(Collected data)
++++++++

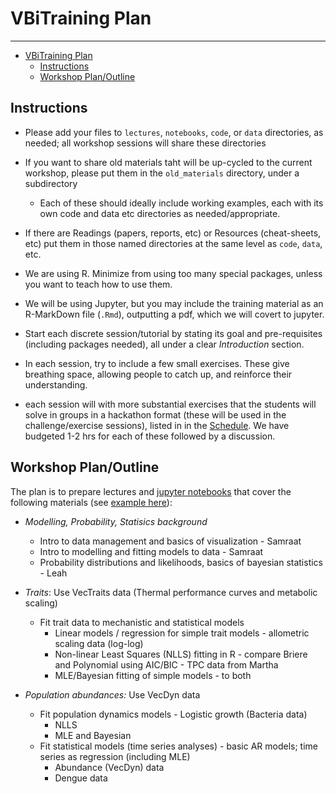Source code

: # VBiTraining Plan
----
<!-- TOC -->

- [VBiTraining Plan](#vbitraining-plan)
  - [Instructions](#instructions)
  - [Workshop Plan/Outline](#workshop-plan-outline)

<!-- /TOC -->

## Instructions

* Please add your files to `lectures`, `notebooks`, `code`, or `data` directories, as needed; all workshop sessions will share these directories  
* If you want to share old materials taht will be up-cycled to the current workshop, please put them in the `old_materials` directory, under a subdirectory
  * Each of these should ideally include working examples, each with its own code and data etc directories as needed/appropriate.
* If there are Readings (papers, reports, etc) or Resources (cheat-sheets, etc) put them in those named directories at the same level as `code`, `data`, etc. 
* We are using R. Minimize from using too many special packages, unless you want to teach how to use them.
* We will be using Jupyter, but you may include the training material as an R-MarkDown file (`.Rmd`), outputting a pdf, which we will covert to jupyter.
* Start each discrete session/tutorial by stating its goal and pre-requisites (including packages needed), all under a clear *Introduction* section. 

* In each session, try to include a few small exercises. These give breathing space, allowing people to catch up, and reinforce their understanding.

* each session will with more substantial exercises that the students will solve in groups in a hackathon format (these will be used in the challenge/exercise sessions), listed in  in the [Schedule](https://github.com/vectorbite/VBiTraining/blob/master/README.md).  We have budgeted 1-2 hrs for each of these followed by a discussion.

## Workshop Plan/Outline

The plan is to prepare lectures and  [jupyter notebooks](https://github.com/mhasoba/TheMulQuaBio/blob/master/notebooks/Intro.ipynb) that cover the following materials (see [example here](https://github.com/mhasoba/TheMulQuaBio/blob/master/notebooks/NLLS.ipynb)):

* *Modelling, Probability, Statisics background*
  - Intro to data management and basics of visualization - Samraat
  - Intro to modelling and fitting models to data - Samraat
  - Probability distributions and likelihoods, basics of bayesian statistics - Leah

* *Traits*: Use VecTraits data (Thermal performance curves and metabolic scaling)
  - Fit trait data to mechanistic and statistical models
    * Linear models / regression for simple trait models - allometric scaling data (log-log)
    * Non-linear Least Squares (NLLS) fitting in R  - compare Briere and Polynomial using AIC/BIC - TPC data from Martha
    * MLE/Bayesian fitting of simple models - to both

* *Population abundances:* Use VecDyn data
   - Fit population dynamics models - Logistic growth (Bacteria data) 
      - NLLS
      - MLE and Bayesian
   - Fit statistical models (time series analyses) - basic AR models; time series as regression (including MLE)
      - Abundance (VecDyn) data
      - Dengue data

++++++++

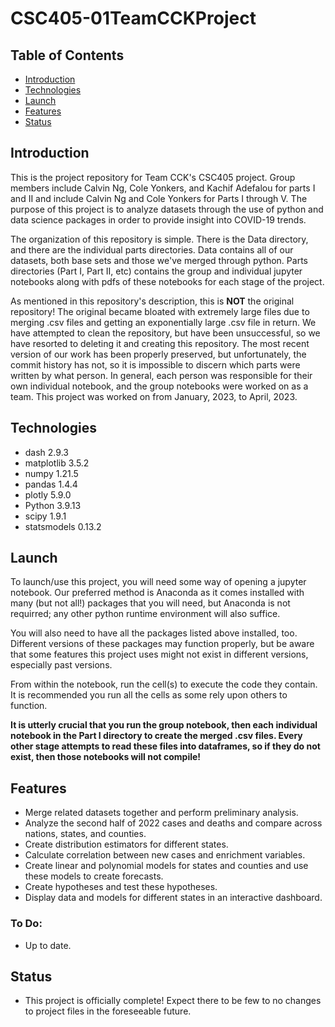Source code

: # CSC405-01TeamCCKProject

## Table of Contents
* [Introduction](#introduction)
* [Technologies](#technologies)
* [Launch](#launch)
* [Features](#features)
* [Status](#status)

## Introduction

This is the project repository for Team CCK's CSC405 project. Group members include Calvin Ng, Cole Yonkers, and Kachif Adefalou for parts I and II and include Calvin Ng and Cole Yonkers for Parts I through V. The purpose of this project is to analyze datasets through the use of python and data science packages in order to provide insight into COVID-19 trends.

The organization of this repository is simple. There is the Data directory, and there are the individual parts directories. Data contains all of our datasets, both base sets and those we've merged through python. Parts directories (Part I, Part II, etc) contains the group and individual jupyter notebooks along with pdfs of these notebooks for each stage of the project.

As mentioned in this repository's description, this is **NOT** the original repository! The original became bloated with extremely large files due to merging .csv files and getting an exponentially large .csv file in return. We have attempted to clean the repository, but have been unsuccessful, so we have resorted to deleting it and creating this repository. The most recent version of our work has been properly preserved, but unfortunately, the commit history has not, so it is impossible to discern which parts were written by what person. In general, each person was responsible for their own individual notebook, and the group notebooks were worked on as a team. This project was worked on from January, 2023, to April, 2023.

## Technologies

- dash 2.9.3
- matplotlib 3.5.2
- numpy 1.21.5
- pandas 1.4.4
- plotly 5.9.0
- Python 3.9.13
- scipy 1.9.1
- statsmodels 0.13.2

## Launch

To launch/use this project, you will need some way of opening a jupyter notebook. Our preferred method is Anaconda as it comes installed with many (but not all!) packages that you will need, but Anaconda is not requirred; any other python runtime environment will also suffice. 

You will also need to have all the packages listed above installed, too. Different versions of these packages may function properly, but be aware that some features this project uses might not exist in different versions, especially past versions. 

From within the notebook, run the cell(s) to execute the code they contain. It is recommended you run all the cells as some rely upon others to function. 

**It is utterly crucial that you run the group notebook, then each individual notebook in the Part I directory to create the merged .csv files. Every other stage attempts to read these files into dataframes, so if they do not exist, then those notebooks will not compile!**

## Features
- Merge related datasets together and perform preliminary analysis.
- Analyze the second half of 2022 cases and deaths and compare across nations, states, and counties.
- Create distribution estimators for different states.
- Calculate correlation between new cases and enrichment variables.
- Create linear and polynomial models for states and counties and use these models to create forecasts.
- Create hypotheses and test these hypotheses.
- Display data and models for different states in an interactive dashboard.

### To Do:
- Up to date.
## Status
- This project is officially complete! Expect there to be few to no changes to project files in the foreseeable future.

++++++++

● Work item: A word-for-word copy of the lines above from the one with "clear *Introduction* section." through the one with "- Dengue data", inclusive, is the only output wanted.

● Result below:
* Start each discrete session/tutorial by stating its goal and pre-requisites (including packages needed), all under a clear *Introduction* section. 

* In each session, try to include a few small exercises. These give breathing space, allowing people to catch up, and reinforce their understanding.

* each session will with more substantial exercises that the students will solve in groups in a hackathon format (these will be used in the challenge/exercise sessions), listed in  in the [Schedule](https://github.com/vectorbite/VBiTraining/blob/master/README.md).  We have budgeted 1-2 hrs for each of these followed by a discussion.

## Workshop Plan/Outline

The plan is to prepare lectures and  [jupyter notebooks](https://github.com/mhasoba/TheMulQuaBio/blob/master/notebooks/Intro.ipynb) that cover the following materials (see [example here](https://github.com/mhasoba/TheMulQuaBio/blob/master/notebooks/NLLS.ipynb)):

* *Modelling, Probability, Statisics background*
  - Intro to data management and basics of visualization - Samraat
  - Intro to modelling and fitting models to data - Samraat
  - Probability distributions and likelihoods, basics of bayesian statistics - Leah

* *Traits*: Use VecTraits data (Thermal performance curves and metabolic scaling)
  - Fit trait data to mechanistic and statistical models
    * Linear models / regression for simple trait models - allometric scaling data (log-log)
    * Non-linear Least Squares (NLLS) fitting in R  - compare Briere and Polynomial using AIC/BIC - TPC data from Martha
    * MLE/Bayesian fitting of simple models - to both

* *Population abundances:* Use VecDyn data
   - Fit population dynamics models - Logistic growth (Bacteria data) 
      - NLLS
      - MLE and Bayesian
   - Fit statistical models (time series analyses) - basic AR models; time series as regression (including MLE)
      - Abundance (VecDyn) data
      - Dengue data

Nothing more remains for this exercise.